I was playing with PID for aiming the robot at the target, but since I can’t test it (robots bagged and tagged) I wanted to check if I did this somewhat right. I programmed in two ways to do it in a case structure with a constant input, so if one doesn’t work I can switch to the other.
the first way: I looked up camera specs and found the axis 206 has 48 degrees of vision. The targets get plotted with x and y position on our image, so I took the xpos and figured if its 48* total, I could say when x=0 that would be 0 degrees, -1=-24, 1=24, ect. Basically multiplied the xpos of the target by 24. This would tell me the degrees to turn. I then converted that into rotations of my wheels by finding how far from center of the robot my wheels were, and the arc length that would turn me that many degrees. From there I did arc length divided by pi6 (circumference of the wheels) to give me number of rotations of the wheels, and then divided that by (6/13) (gearing from wheel sprocket to motors where the encoder is). Then I converted the number of rotations into degrees (divide by 360).
Then for the measured variable, I plugged in our encoders after running that through the formulas to convert it into degrees.
This plugs into two PID blocks, one for the left wheels and one for the right.
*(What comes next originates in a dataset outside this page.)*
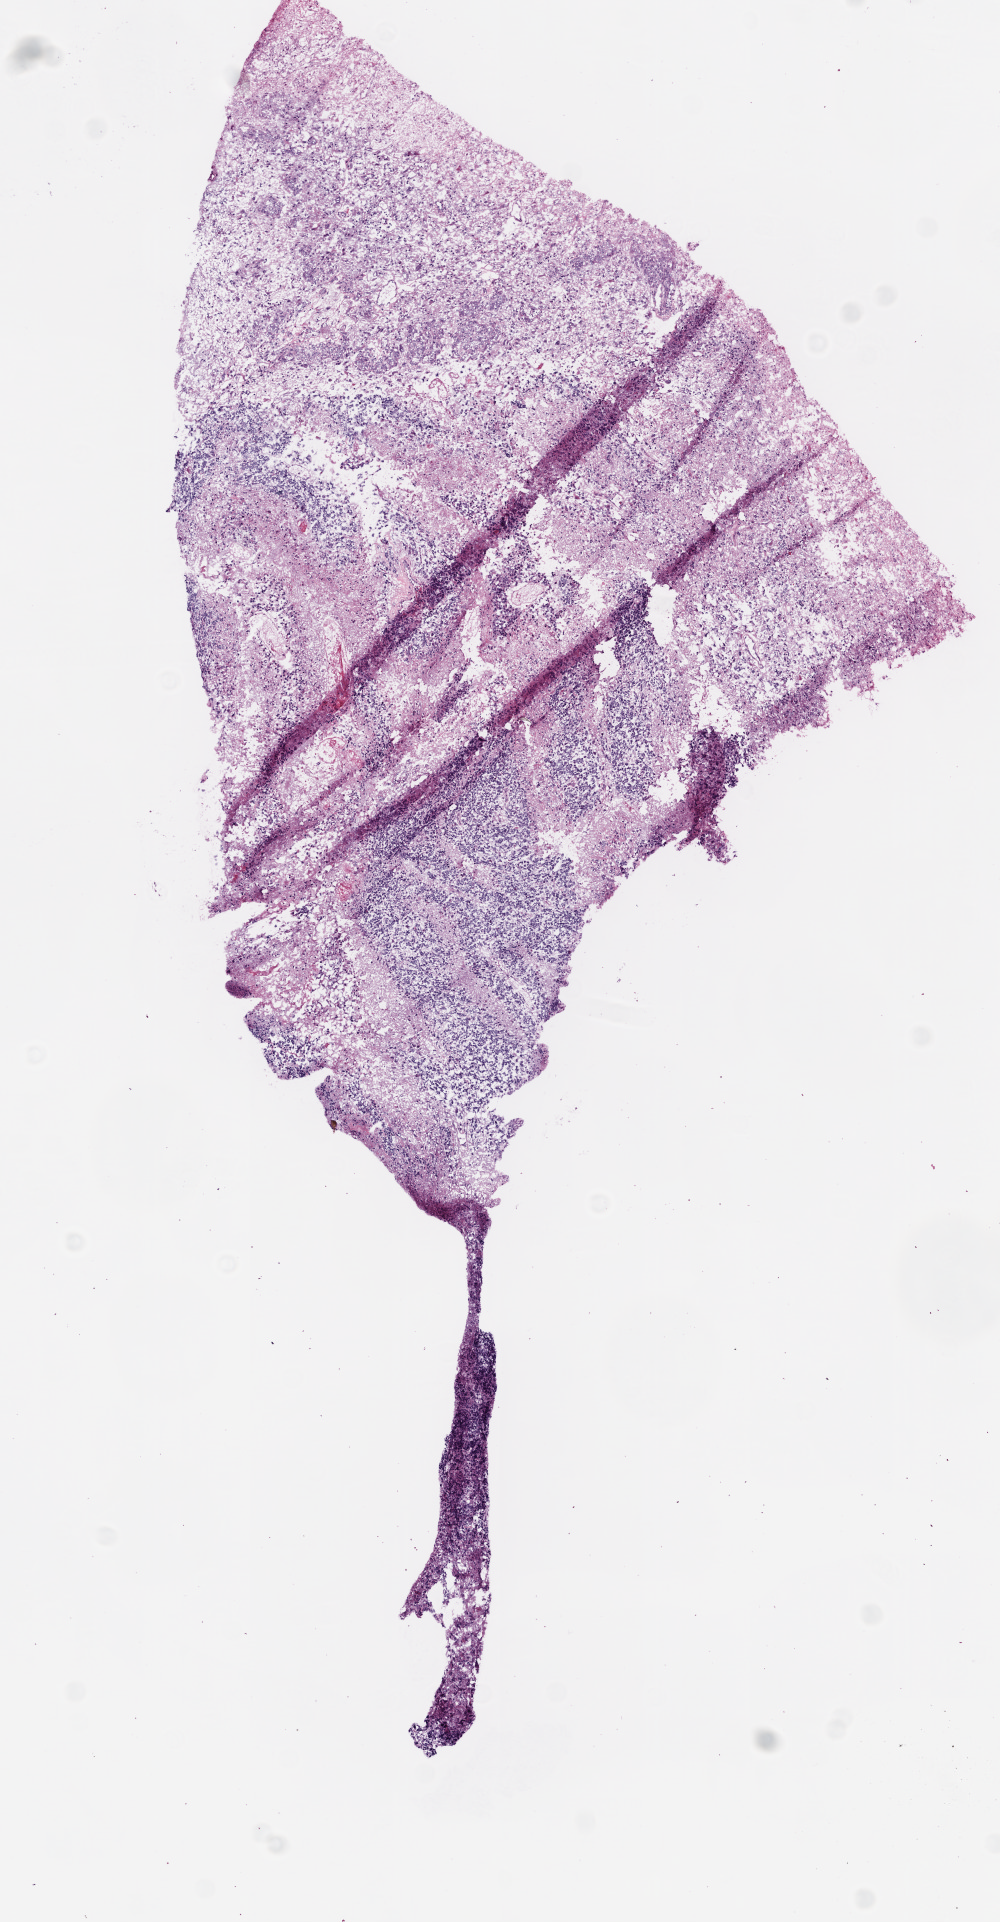
Digitized Hematoxylin and eosin (H&E) stained tissue section (whole slide) — a low-resolution overview of the entire scanned area, about 4.0 x 7.7 mm, frozen section, primary tumour sample from the brain. Male patient; age at initial diagnosis 82 years. Composition of this section per pathologist review: tumour cells 80%, tumour nuclei 85%, normal cells 0%, stromal cells 0%, necrosis 20%.
- diagnosis: Glioblastoma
The set point is divide by two and negated on one of the PID blocks, so one side will move forward and one will move backwards.
The second way:
I thought of this after doing all of the above, and thought it would even give better results. I set the setpoint to 0, and simply just plugged in the xpos from the camera. In my logic, it will just try to center the target on the image, thus aiming the robot.
If screenshots would be helpful, let me know. Would these work?